There are many types of machine learning systems. Some are based on supervision while others are based on capacity to learn incrementally. Others compare data points versus pattern analysis to develop a predictive model. Ultimately, there are four major categories: supervised, unsupervised, semisupervised, and reinforcement learning.
Supervised learning is when you add labels to training data for an algorithm. Classification is a typical use case for supervised learning. Another task is regression where data is given a set of features called predictors. In machine learning an attribute is a data type while a feature is typically the attribute plus its value.
Logistic Regression is a commonly used algorithm for classification. Other supervised learning algorithms include: k-Nearest Neighbors, Linear Regression, Support Vector Machines (SVMs), Decision Trees, and Random Forests, and Neural Networks.
With unsupervised learning the training data is unlabeled and the system learns from that data without supervision.
Unsupervised algorithms can be grouped into three categories: Clustering (k-Means, Hierarchical Cluster Analysis (HCA), and Expectation Maximization), Visualization and dimensionality reduction (Principal Component Analysis (PCA), Kernal PCA, Locally-Linear Embedding (LLE), t-distributed Stochastic Neighbor Embetting (t-SNE)), and Association rule learning (Apriori and Eclat).
Visualization algorithms in the form of 2D and 3D plotted representations of data can also be unsupervised and are outputs of unlabeld and complex data.
Dimensionality reduction has the goal to simplify data without losing information. This is accomplished by merging several correlating features into one.

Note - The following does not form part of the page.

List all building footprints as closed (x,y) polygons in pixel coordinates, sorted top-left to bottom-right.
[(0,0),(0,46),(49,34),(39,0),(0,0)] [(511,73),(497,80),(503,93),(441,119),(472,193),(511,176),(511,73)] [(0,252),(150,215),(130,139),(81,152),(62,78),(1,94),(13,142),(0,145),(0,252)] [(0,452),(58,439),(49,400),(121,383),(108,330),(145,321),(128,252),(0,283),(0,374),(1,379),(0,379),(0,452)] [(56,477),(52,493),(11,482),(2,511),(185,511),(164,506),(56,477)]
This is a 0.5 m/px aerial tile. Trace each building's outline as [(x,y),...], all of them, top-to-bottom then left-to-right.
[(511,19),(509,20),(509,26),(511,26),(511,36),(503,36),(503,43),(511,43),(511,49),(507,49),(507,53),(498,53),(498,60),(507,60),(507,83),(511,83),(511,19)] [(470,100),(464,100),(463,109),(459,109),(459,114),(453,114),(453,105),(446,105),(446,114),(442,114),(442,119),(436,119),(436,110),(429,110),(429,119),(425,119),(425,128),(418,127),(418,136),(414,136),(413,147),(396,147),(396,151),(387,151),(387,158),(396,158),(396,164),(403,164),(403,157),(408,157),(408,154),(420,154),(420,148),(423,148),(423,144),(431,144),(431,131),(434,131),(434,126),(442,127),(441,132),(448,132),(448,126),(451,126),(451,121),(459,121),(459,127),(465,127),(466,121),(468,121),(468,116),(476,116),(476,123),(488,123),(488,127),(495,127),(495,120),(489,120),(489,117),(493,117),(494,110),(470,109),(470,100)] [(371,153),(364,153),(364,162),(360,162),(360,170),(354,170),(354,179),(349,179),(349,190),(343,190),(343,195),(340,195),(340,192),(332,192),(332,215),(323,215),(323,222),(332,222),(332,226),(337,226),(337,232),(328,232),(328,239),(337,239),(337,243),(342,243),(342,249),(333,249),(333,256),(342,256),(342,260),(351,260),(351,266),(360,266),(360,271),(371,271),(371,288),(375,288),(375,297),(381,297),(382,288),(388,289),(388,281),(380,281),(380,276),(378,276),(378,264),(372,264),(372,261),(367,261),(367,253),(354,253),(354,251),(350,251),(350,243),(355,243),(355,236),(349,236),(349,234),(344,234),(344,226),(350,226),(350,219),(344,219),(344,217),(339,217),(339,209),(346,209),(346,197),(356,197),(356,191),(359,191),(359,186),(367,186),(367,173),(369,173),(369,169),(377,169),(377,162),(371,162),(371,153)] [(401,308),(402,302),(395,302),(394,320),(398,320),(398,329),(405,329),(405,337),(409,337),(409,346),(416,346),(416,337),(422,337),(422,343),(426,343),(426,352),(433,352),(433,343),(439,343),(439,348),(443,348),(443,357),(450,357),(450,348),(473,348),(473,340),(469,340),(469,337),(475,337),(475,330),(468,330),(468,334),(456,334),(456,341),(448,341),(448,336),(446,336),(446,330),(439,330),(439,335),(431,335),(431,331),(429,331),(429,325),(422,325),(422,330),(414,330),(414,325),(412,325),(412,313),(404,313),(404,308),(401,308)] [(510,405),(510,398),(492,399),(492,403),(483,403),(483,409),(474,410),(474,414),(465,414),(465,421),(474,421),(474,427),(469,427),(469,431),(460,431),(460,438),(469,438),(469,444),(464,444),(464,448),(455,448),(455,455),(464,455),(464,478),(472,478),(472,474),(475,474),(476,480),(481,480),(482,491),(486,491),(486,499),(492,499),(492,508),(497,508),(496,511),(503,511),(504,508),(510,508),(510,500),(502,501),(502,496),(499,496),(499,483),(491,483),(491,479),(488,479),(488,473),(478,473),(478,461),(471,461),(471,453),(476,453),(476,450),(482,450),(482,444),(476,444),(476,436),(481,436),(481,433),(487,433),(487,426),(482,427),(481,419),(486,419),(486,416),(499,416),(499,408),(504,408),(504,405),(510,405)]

Another important feature of machine learning is anomaly detection which entails removing outliers from the dataset before feeding it into the learning algorithm.
Additionally, association rule learning entails digging into large amounts of data to discover relationships between the data.
Semisupervised learning deals with data that is partially labeled and unlabeled.
Deep belief networks (DBNs) are based on unsupervised components called restricted Boltzmann machines (RBMs) stacked ontop of one another.
With reinforcement learning the agent observes the environment, select and performs actions, and gets rewards or penalties depending on the results of actions taken. From there it determines the best set of steps to eventually make decisions in any given situations.
Online and Batch Learning
With batch learning the system cannot learn incrementally and must be trained on all available data. It takes a lot of time and once it is done then it can execute tasks. This is called offline learning.
With online learning you can train the system incrementally. The data can be analyzed individually or by small groups called mini batches. The term online is a bit of a misnomer – think of the learning more as incremental learning.
It is important to determine the learning rate for how quickly the online systems adapt to the data.
Obviously if a system takes in bad data then its performance will decline.
Instance Based Versus Model Based Learning
Another way to categorize Machine Learning systems is how they generalize. Since most tasks are around predictions, this means that given a set of training examples how does the system generalize the data it hasn’t seen before.
Instance based learning is where a system memorizes examples then determines a level of similarity between the instances.
Model based learning on the other hand generalizes based on a model that is built from an example set.
A linear regression model can be used for example to determine the best fit line within a given data set.